Here the code I developed and I have this error: E/cv::error(): OpenCV Error: Assertion failed (samples.cols == var_count && samples.type() == CV_32F) in virtual float cv::ml::SVMImpl::predict(cv::InputArray, cv::OutputArray, int) const, file /Volumes/Linux/builds/master_pack-android/opencv/modules/ml/src/svm.cpp, line 1930
int trainingRow = 18;
int trainingCol = 18;
Mat trainingDataMat = new Mat(trainingRow, trainingCol, CvType.CV_32FC1);
int testingRow = 1;
int testingCol = 18;
Mat testingDataMat = new Mat(testingRow, testingCol, CvType.CV_32FC1);
featureVector = "featureVector";
double[][] trainingList = new double[trainingRow][trainingCol];
trainingList = readFromFile(featureVector, trainingRow, trainingCol);
for(int i=0;i<trainingRow;i++){
for(int j=0;j<trainingCol;j++) {
Log.i(TAG, "Data of data" + "[" + i + "," + j + "]" + " " + trainingList[i][j]);
trainingDataMat.put(i, j, trainingList[i][j]);
}
v_features.push_back(trainingDataMat.reshape(1,1));
}
featureVector = "label";
int[] labelList = new int[trainingRow];
labelList = readFromFile1(featureVector);
for(int i=0;i<trainingRow;i++){
Log.i(TAG, "Data of label " + "[" + i + "]" + " " + labelList[i]);
Mat labelsMat = new Mat(1, 1, CvType.CV_32SC1, new Scalar(labelList[i]));
trainingLabels.push_back(labelsMat);
}
Log.i(TAG,"Training...");
v_features.copyTo(trainingData);
trainingData.convertTo(trainingData, CvType.CV_32F);
trainingLabels.copyTo(classes);
classes.convertTo(classes, CvType.CV_32S);
classifier.setType(SVM.C_SVC);
classifier.setKernel(SVM.LINEAR);
classifier.setGamma(0.5);
classifier.setNu(0.5);
classifier.setC(1);
TermCriteria criteria = new TermCriteria(TermCriteria.EPS + TermCriteria.MAX_ITER,100,0.1);
classifier.setTermCriteria(criteria);
classifier.train(trainingData, Ml.ROW_SAMPLE, classes);
Log.i(TAG,"Done Training");
Log.i(TAG,"Testing...");
featureVector = "testVector";
double[][] testingList = new double[testingRow][testingCol];
testingList = readFromFile(featureVector, testingRow, testingCol);
for(int i=0;i<testingRow;i++) {
for (int j = 0; j < testingCol; j++) {
Log.i(TAG, "Data of test" + "[" + i + "," + j + "]" + " " + testingList[i][j]);
testingDataMat.put(i, j, testingList[i][j]);
}
vt_features.push_back(testingDataMat.reshape(1, 1));
}
vt_features.copyTo(testingData);
testingData.convertTo(testingData, CvType.CV_32F);
Log.i(TAG, "classification result" + classifier.predict(testingData));
save our time, too, please.
show us, what you tried, so far, so we don't have to start from 0
Thanks for your help.
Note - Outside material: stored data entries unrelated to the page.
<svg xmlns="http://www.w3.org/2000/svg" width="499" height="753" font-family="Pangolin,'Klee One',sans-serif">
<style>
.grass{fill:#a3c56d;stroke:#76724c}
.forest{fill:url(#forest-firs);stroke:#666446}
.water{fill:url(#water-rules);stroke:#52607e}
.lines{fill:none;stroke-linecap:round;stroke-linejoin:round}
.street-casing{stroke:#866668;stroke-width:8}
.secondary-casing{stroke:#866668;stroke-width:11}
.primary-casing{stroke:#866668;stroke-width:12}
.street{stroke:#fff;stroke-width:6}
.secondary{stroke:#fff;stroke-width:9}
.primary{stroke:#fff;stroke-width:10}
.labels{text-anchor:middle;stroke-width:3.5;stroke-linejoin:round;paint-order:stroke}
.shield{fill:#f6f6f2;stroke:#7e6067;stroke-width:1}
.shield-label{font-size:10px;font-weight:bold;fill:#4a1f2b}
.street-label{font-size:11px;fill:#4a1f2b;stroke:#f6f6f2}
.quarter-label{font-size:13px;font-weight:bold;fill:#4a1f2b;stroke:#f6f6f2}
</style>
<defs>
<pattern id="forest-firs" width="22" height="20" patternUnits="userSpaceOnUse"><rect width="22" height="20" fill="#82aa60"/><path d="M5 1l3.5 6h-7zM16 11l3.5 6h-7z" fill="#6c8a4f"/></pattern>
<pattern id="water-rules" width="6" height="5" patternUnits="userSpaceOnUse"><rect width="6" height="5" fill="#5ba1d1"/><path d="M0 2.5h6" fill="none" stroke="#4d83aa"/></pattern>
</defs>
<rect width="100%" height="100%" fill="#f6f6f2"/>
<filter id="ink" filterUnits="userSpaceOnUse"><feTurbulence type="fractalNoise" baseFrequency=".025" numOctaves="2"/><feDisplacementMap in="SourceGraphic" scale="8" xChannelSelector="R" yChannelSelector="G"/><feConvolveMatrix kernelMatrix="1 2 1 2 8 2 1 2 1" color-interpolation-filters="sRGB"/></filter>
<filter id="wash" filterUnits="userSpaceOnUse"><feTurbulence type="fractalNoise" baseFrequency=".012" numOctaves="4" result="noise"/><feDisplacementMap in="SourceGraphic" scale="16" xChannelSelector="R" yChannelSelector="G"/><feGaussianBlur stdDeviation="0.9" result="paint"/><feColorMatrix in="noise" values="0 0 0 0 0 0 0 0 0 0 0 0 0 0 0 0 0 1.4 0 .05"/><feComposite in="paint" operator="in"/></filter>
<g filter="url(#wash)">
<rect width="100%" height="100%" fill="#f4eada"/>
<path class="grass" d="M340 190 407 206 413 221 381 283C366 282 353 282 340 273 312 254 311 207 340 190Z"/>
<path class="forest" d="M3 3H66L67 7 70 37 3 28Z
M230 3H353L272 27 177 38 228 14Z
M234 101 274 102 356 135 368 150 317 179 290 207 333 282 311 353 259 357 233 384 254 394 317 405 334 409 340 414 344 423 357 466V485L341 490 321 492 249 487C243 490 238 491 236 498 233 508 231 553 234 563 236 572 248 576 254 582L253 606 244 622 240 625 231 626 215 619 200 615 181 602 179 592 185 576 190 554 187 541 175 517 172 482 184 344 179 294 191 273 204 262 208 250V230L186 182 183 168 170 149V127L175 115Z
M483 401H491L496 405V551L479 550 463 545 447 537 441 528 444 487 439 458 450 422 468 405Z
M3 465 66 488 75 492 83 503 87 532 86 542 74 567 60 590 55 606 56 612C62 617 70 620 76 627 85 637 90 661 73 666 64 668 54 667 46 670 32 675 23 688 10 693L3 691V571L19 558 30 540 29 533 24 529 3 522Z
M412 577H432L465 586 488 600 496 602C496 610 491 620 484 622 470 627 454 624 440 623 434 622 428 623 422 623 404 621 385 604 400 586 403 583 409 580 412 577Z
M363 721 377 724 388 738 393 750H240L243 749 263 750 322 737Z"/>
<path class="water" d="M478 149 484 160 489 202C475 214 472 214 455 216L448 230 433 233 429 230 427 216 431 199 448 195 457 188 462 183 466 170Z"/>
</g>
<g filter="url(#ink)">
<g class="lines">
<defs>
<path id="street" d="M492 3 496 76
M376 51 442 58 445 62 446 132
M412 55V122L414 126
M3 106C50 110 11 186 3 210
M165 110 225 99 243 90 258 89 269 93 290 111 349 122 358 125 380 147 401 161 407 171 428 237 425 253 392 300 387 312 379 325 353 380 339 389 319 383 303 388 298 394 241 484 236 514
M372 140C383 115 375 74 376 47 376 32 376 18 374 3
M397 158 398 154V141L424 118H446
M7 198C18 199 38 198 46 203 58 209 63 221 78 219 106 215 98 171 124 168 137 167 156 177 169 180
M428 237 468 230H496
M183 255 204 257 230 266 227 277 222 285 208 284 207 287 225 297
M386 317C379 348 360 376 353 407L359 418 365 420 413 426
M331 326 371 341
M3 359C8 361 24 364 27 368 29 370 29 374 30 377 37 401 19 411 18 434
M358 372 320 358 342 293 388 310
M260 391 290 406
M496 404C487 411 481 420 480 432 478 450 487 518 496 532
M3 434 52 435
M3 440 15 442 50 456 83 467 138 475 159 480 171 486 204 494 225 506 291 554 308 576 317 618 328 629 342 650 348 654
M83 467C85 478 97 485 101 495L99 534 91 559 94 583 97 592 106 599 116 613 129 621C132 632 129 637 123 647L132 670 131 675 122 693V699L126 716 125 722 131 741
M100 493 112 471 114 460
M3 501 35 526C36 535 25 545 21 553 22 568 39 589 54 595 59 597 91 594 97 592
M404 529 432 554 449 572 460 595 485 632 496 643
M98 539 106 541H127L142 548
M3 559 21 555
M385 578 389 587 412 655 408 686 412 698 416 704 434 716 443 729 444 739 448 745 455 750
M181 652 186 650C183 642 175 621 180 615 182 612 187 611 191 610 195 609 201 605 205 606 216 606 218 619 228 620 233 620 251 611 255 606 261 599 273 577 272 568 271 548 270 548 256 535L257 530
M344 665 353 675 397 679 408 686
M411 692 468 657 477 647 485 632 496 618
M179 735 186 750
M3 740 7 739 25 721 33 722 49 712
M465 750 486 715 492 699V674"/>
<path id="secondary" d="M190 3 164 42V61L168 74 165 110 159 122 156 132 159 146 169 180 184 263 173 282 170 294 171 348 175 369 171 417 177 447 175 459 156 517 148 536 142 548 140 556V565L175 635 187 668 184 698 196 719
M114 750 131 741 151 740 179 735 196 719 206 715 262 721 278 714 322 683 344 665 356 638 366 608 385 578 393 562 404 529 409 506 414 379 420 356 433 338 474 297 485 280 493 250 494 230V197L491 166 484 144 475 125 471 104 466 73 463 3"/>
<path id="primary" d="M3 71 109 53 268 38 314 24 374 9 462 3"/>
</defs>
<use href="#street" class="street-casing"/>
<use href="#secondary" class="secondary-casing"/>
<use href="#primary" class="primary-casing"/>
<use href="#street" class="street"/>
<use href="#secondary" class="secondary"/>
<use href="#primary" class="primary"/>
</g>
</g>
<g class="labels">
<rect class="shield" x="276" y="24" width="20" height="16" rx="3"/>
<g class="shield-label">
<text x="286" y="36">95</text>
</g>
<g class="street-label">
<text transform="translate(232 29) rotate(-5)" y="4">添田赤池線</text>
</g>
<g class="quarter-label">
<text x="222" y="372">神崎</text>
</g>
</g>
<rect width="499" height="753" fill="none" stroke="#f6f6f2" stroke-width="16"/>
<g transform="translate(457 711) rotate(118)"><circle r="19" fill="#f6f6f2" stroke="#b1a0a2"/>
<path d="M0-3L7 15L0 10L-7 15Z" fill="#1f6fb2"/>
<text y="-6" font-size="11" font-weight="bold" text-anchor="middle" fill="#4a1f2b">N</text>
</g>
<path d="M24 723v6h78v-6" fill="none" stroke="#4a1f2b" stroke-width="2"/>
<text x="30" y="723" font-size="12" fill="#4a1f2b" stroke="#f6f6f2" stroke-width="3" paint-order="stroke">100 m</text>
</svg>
So far I segmented an image and i calculated mean, mode, stddev, energy, and entropy and create a dataset. Now i would like to use SVM to train the data and afterward predict the correct classification using my Android app
here is a rough outline for hog features. try something, and come back, if you run into trouble.
@berak Thank for the link. I followed exctaly what in the link but I countered a problem in the line v_descriptors.push_back(descriptorsValues.reshape(1, 1)); I think the reshape function did not work for me and I delete it then I countered a problem with the line classifier.train(trainingData, Ml.ROW_SAMPLE, classes); I really need suggestion on that.
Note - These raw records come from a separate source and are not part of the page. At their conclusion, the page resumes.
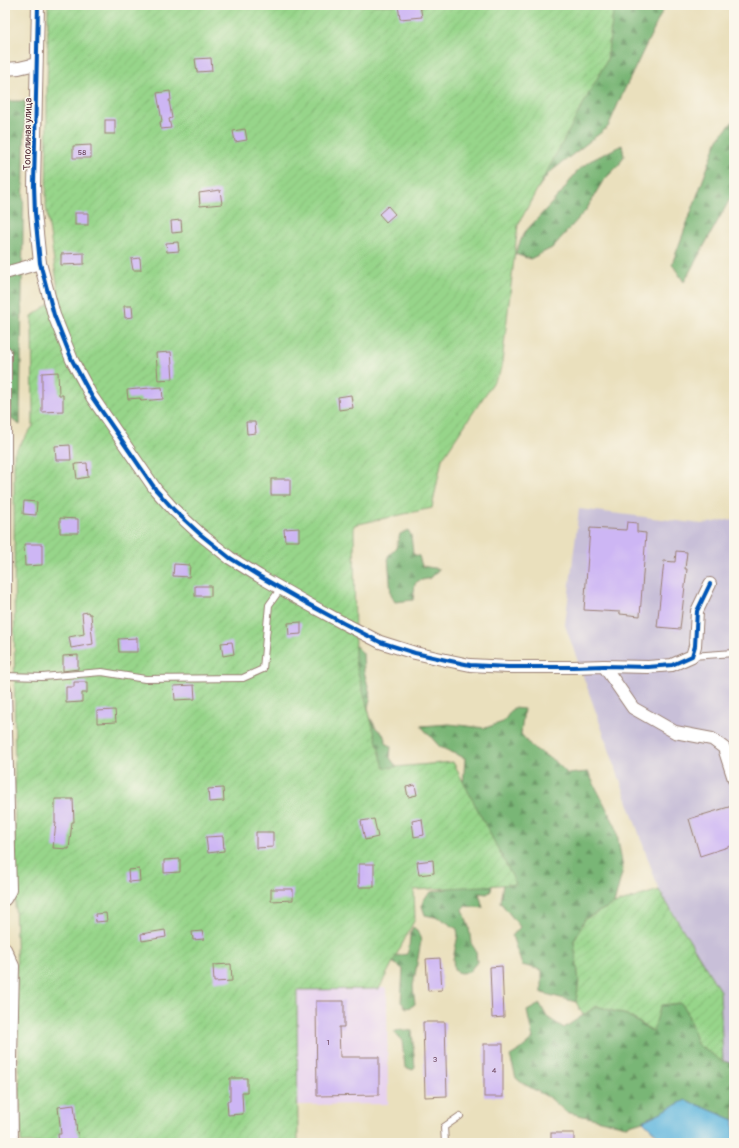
<svg xmlns="http://www.w3.org/2000/svg" width="739" height="1148" viewBox="0 0 739 1148" font-family="Pangolin,sans-serif">
	<defs>
		<pattern id="forest-firs" width="22" height="20" patternUnits="userSpaceOnUse"><rect width="22" height="20" fill="#79b676"/><path d="M5 1l3.5 6h-7zM16 11l3.5 6h-7z" fill="#659361"/></pattern>
		<pattern id="garden-furrows" width="10" height="10" patternUnits="userSpaceOnUse"><rect width="10" height="10" fill="#97d58a"/><path d="M-1 1l2-2M0 10L10 0M9 11l2-2" fill="none" stroke="#84b677"/></pattern>
	</defs>
	<rect width="100%" height="100%" fill="#fbf7ec"/>
	<filter id="ink" filterUnits="userSpaceOnUse"><feTurbulence type="fractalNoise" baseFrequency=".025" numOctaves="2"/><feDisplacementMap in="SourceGraphic" scale="8" xChannelSelector="R" yChannelSelector="G"/><feConvolveMatrix kernelMatrix="1 2 1 2 8 2 1 2 1" color-interpolation-filters="sRGB"/></filter>
	<filter id="wash" filterUnits="userSpaceOnUse"><feTurbulence type="fractalNoise" baseFrequency=".012" numOctaves="4" result="noise"/><feDisplacementMap in="SourceGraphic" scale="16" xChannelSelector="R" yChannelSelector="G"/><feGaussianBlur stdDeviation="0.9" result="paint"/><feColorMatrix in="noise" values="0 0 0 0 0 0 0 0 0 0 0 0 0 0 0 0 0 1.4 0 .05"/><feComposite in="paint" operator="in"/></filter>
	<g filter="url(#wash)">
		<rect width="100%" height="100%" fill="#eae0bd"/>
		<path fill="#e7d2ef" d="M387 988 388 1104 298 1105 296 989Z"/>
		<path fill="#c8bfd8" d="M579 509 702 524 734 519V1120L723 1062 720 991 659 890 565 625Z"/>
		<g fill="url(#forest-firs)" stroke="#626a50">
			<path d="M613 5H663V10L621 97 608 127 549 173 532 196Z"/>
			<path d="M5 101H25L20 425 11 419Z"/>
			<path d="M734 120V197L730 199 684 282 672 264 718 139Z"/>
			<path d="M622 145 624 156 619 165 603 181 592 199 587 209 552 248 530 259 515 254 524 233 561 193 578 170 590 161Z"/>
			<path d="M408 530 411 535 413 554 419 556 422 566 439 569 431 578 418 581 415 584 413 600 395 602 391 595 388 556 396 548 400 534Z"/>
			<path d="M356 646 363 653 364 671 371 697 368 707 370 717 376 728 383 734 387 744 391 747 390 758 396 766 386 785 349 657Z"/>
			<path d="M513 708 524 709 521 734 532 747 556 762 568 774 588 772 616 827 623 869 614 904 585 919 574 941 579 981 576 1002 542 993V970L522 965 512 936 520 927 500 902 505 872 463 787 465 758 440 747 421 726 449 724 485 728 503 722Z"/>
			<path d="M474 875 493 878 491 891 487 894 479 893 483 908 465 906 463 909 469 927 471 943 476 951 477 962 469 972 460 973 454 970 453 959 458 935 457 929 440 918 425 915 422 906 424 899 431 892 446 889Z"/>
			<path d="M413 927 418 931 421 941 413 986 415 1004 411 1007 406 1008 401 1002 403 969 389 960 391 957 407 954C411 945 408 935 413 927Z"/>
			<path d="M681 1003 687 1011 697 1044 723 1061 734 1064V1120L686 1100 643 1121 626 1126 600 1120 566 1112 550 1098 522 1083 516 1078 510 1056 520 1050 533 1039 527 1011 540 1004 547 1017 564 1028 597 1006 627 1015 652 1031 661 1005Z"/>
			<path d="M399 1030 412 1031 415 1068 413 1070 405 1067 402 1041 394 1032Z"/>
		</g>
		<g fill="url(#garden-furrows)" stroke="#707a5a">
			<path d="M48 5H614L607 60 518 225 501 371 442 459 432 508 354 525 355 662 384 768 453 762 516 884 414 890 415 919 379 989 297 990 298 1143H21L15 900 14 453 33 426 32 316 59 297 46 206Z"/>
			<path d="M659 890 720 991 723 1062 697 1044 687 1011 681 1003 661 1005 653 1031 627 1015 597 1006 583 1015 576 1002 579 981 574 941 585 919 614 904Z"/>
		</g>
		<path fill="#62b7de" stroke="#566b84" d="M686 1100 734 1120V1143H666L643 1121Z"/>
		<g id="blocks">
			<g fill="#cdb6f4">
				<path d="M398 5H420L422 17 400 19Z"/>
				<path d="M211 58 212 71 197 72 195 59Z"/>
				<path d="M170 91 171 100H169L172 118 169 119 171 128 161 129 160 122 162 121 157 93Z"/>
				<rect x="105" y="120" width="10" height="14"/>
				<path d="M245 129 247 140 235 142 233 131Z"/>
				<path d="M91 145V158H73V146Z"/>
				<path d="M220 190 222 204 200 206 199 193Z"/>
				<path d="M388 206 395 214 386 222 379 214Z"/>
				<rect x="75" y="213" width="13" height="12"/>
				<path d="M181 220 182 232 172 233 171 221Z"/>
				<path d="M178 242 179 251 167 252 166 243Z"/>
				<path d="M84 253V264L61 265V254Z"/>
				<path d="M140 258 141 270H133L131 259Z"/>
				<path d="M124 306H132L133 317 125 318Z"/>
				<path d="M171 352 173 379 158 380 156 353Z"/>
				<path d="M58 372 59 395H63V411L42 412V373Z"/>
				<path d="M162 387 163 399 141 401 140 398 128 399 127 390Z"/>
				<path d="M351 395 353 408 339 410 338 397Z"/>
				<path d="M246 422H255L256 433 247 434Z"/>
				<path d="M70 445 71 460H56L55 446Z"/>
				<path d="M87 463 88 477 77 479 75 464Z"/>
				<rect x="271" y="479" width="19" height="16"/>
				<path d="M24 501 37 502 36 515 23 514Z"/>
				<path d="M60 518 78 519V533H60Z"/>
				<path d="M627 522 637 523V532L646 533 640 616 620 614V612L584 610 590 528 626 530Z"/>
				<path d="M299 528V541H285L284 529Z"/>
				<path d="M24 544H42V565L25 566Z"/>
				<path d="M676 551 687 552 685 569H687L680 629 657 627 664 561 675 562Z"/>
				<path d="M174 564 190 565 189 577 173 576Z"/>
				<rect x="195" y="586" width="16" height="10"/>
				<path d="M88 612 89 614H91L92 626H91L93 644 71 648 69 637 84 634 82 613Z"/>
				<path d="M301 622V634L289 635 288 623Z"/>
				<path d="M137 638V652H119L118 639Z"/>
				<path d="M232 642 234 654 223 656 221 643Z"/>
				<path d="M78 655V669L63 671V656Z"/>
				<path d="M74 682H87V693H82V702L66 703V687H74Z"/>
				<path d="M194 685 195 699 175 700 174 686Z"/>
				<path d="M115 710 116 722 97 723V711Z"/>
				<path d="M415 785 417 795 408 797 406 787Z"/>
				<path d="M223 788 224 801 209 802 208 789Z"/>
				<path d="M55 799H73L74 822H72L69 849 53 848 56 823H55Z"/>
				<path d="M732 806 734 811V845L700 856 689 819Z"/>
				<path d="M374 819 378 837 365 840 361 821Z"/>
				<path d="M422 819 424 835 414 837 412 821Z"/>
				<path d="M256 832H273V847L256 848Z"/>
				<path d="M223 836 224 851 208 853 206 837Z"/>
				<path d="M180 859V872L164 873V860Z"/>
				<path d="M433 860 434 873 419 875 417 862Z"/>
				<rect x="359" y="864" width="15" height="23"/>
				<path d="M139 869 140 881 129 882 128 870Z"/>
				<path d="M271 889H293V900L271 901Z"/>
				<path d="M106 913 107 921 96 922 95 914Z"/>
				<path d="M165 930 166 937 142 941 141 934Z"/>
				<path d="M202 931 204 939 193 940 192 932Z"/>
				<path d="M440 958 442 990 428 991 426 959Z"/>
				<path d="M231 964 232 981 214 982 213 965Z"/>
				<path d="M502 966 504 1017 492 1018 490 967Z"/>
				<path d="M316 1001H344V1027H339L340 1057H379V1095L317 1096Z"/>
				<path d="M423 1022H445L447 1096 425 1097Z"/>
				<rect x="484" y="1044" width="19" height="53"/>
				<path d="M230 1078H247V1092H242L243 1114 228 1115 227 1101H230Z"/>
				<path d="M74 1105 77 1133H78L79 1143H59L58 1134H61L58 1107Z"/>
				<rect x="551" y="1133" width="23" height="10"/>
			</g>
		</g>
	</g>
	<g filter="url(#ink)">
		<use href="#blocks" fill-opacity="0" stroke="#9a8074" stroke-width="1"/>
		<g fill="none" stroke-linecap="round" stroke-linejoin="round">
			<defs>
				<g id="lane">
					<path d="M692 656 734 653"/>
					<path d="M5 676 42 677 102 672 145 679 243 678 263 669 269 605 281 588"/>
					<path d="M445 1143 444 1127 460 1116"/>
				</g>
				<g id="street">
					<path d="M38 5 34 185 35 213 40 263 54 315 72 360 92 397 156 490 174 510 200 534 230 558 259 576 308 604 343 623 380 642 415 653 446 660 470 665 508 667H573L604 666 648 667 672 665 692 656 695 646 697 611 710 584"/>
					<path d="M5 69 19 68 36 64"/>
					<path d="M5 273 40 263"/>
					<path d="M5 352V662"/>
					<path d="M604 666 633 708 675 732 712 739 724 748 734 779"/>
					<path d="M5 689 10 890 5 899"/>
					<path d="M5 949 13 966 11 1059 12 1143"/>
				</g>
			</defs>
			<use href="#lane" stroke="#9a8074" stroke-width="8"/>
			<use href="#street" stroke="#9a8074" stroke-width="14"/>
			<use href="#lane" stroke="#fff" stroke-width="6"/>
			<use href="#street" stroke="#fff" stroke-width="12"/>
			<defs>
				<g id="cycleway">
					<path d="M38 5 34 185 35 213 40 263 54 315 72 360 92 397 156 490 174 510 200 534 230 558 259 576 308 604 343 623 380 642 415 653 446 660 470 665 508 667H573L604 666 648 667 672 665 692 656 695 646 697 611 710 584"/>
					<path d="M5 352V662"/>
				</g>
			</defs>
			<use href="#cycleway" stroke="#fbf7ec" stroke-width="6"/>
			<use href="#cycleway" stroke="#0057b8" stroke-width="4"/>
		</g>
	</g>
	<g text-anchor="middle" stroke-width="3" stroke-linejoin="round" paint-order="stroke">
		<g font-size="8" fill="#6b455d">
			<text x="82" y="155">58</text>
			<text x="328" y="1045">1</text>
			<text x="435" y="1062">3</text>
			<text x="494" y="1073">4</text>
		</g>
		<g font-size="10" fill="#4a1f2b" stroke="#fbf7ec">
			<text transform="translate(27 134) rotate(-89)" y="4">Тополиная улица</text>
		</g>
	</g>
	<rect width="739" height="1148" fill="none" stroke="#fbf7ec" stroke-width="20"/>
</svg>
you your features have to be a single row matrix, so if it's an image, or a column vector, you need to reshape(1,1) your images, for both training and testing. (each row in the trainData is supposed to be 1 sample)
what went wrong ? how do you put your features into a Mat ?
I put the segmented images in the path String PATH_POSITIVE = "/mnt/sdcard/Data_Set/Postive_Img"; and then use just HOGDescriptor to extract the features. Is that right or I need to add my features that I extracted (I extracted 18 features from the image which in double values). The app stop working at this point when reshaping the descriptor produced by the HOG.
can we focus on the data, you get from your textfile, for now ? (see answer below)
if that works out, we can expand it to use HOG features instead, but possibly in a follow-up question.
@Nani, any updates / new problems there ? i cannot see anything.